Aqui há tempos, precisando de espairecer depois de uma leitura muito carregada de erudição de gabinete, escolhi um livro que sabia que me iria levar às grandes savanas de África, mas também às galerias, restaurantes, bares e discotecas da moda de Nova Iorque: uma biografia do fotógrafo e playboy Peter Beard, publicada dois anos após a sua morte em 2020.
Intitula-se Wild: The life of Peter Beard – photographer, adventurer, lover, e é da autoria do jornalista Graham Boynton.
Nascido em 1938 numa família onde confluíam duas grandes fortunas – a de William Beard, um dos principais promotores de obras públicas na Brooklyn do século XIX, e a de James Jerome Hill, magnata dos caminhos-de-ferro, que mandou erguer uma mansão com 13 casas-de-banho e 22 lareiras e que terá dito um dia: ‘Deem-me suecos, rapé e uísque e construirei um caminho de ferro no inferno’ –, Peter herdou destes antepassados a ousadia e alguma da fortuna, mas de modo algum o jeito para as contas…
Um dos acontecimentos da sua juventude foi a leitura de África Minha, de Karen Blixen, que o deixou a ansiar por África. Mas essa leitura não teria tido o mesmo impacto se não fosse, alguns meses depois, a visita ao colégio interno onde ele estudava do explorador, escritor e realizador Quentin Keynes, neto de Charles Darwin. No final da palestra de Keynes, Beard foi ter com ele. Quando horas depois regressou ao seu quarto, não cabia em si de contente: ‘Vou com ele para África este verão!’, contou ao seu melhor amigo. Tinha 17 anos quando viveu esta sua primeira aventura africana.
De volta à América, estudou História da Arte em Yale mas não é exagerado dizer que o seu coração estava em África, e em 1960, antes de entrar no último ano do curso, regressou ao Quénia, onde comprou um jipe Land Rover e uma espingarda Mauser para caça grossa. Na companhia de um guia com grande experiência de mato, partiu à aventura. No seu célebre livro de 1965 The End of the Game, descreveria como matou o maior hipopótamo de uma manada. Atingido, o animal afundou-se no lago e só horas depois, quando os gases no estômago se expandiram, voltou à superfície. Beard fotografou os nativos a esfolarem-no e a cortarem a carne para a assarem e comerem.
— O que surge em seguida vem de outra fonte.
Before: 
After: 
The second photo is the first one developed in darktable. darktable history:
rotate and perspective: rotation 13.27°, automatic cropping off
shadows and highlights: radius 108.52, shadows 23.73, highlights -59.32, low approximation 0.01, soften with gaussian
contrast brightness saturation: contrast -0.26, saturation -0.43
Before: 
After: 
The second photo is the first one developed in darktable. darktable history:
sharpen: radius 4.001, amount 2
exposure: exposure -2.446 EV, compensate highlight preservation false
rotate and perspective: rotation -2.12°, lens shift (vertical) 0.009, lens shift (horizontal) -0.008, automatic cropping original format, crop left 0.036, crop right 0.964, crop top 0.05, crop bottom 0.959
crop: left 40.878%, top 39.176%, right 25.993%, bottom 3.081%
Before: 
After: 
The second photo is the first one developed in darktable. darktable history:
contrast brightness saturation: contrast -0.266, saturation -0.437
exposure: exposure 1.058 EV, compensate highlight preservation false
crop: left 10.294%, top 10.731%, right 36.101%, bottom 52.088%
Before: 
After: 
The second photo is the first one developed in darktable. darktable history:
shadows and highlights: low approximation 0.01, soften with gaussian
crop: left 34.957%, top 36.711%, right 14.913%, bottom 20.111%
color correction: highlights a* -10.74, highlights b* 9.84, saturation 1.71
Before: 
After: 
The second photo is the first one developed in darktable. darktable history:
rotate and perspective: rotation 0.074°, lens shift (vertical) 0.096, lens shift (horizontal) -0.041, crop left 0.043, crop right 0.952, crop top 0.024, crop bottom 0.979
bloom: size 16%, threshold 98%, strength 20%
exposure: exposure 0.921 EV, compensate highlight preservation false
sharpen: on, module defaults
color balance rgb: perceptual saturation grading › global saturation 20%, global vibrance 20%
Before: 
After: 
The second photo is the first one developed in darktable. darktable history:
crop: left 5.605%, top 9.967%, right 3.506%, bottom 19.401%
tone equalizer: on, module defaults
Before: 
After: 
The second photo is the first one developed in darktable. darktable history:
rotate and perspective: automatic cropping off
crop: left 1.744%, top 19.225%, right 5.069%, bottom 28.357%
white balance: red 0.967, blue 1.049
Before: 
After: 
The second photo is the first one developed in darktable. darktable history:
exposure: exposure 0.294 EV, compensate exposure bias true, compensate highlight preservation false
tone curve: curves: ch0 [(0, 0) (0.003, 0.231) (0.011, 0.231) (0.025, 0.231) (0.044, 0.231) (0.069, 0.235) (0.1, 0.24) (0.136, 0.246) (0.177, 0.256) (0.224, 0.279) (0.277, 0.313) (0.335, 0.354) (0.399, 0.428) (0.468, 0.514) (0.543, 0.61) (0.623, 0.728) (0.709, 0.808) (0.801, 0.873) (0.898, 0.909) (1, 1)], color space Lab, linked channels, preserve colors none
A este safari de três meses seguiu-se um contrato para fazer controlo da população de animais selvagens numa propriedade com quase 70 mil hectares. As condições eram duras: uma tenda espartana, longas caminhadas a perseguir os animais, nenhum dos confortos da civilização – exatamente como Beard gostava.Em 1961, já tinha o curso terminado e um conhecimento em primeira mão e relativamente aprofundado de África. Mas faltava-lhe conhecer cara a cara a autora que estivera na origem desta paixão e destas aventuras. A caminho de Nairobi pela terceira vez, fez uma paragem em Copenhaga. A sintonia entre Beard e a baronesa Blixen foi perfeita e imediata. Ojovem admirador mostrou-lhe as fotografias que fizera em África e falou-lhe do projeto de um livro sobre o fim de uma era que tinha em mente. «Muito poucas coisas me poderiam comover tão profundamente como o seu epitáfio, ou monumento, sobre aquela velha África que me era tão querida – o continente da sabedoria, da dignidade e da poesia profunda, expressa por igual na natureza, nos animais selvagens e no homem», disse-lhe a baronesa.
Beard e Blixen voltaram a encontrar-se apenas algumas semanas antes de a autora morrer. Na ocasião, ele fez um conjunto de retratos do seu rosto terrivelmente cadavérico. Não era só em África que se estava a chegar ao fim de uma era.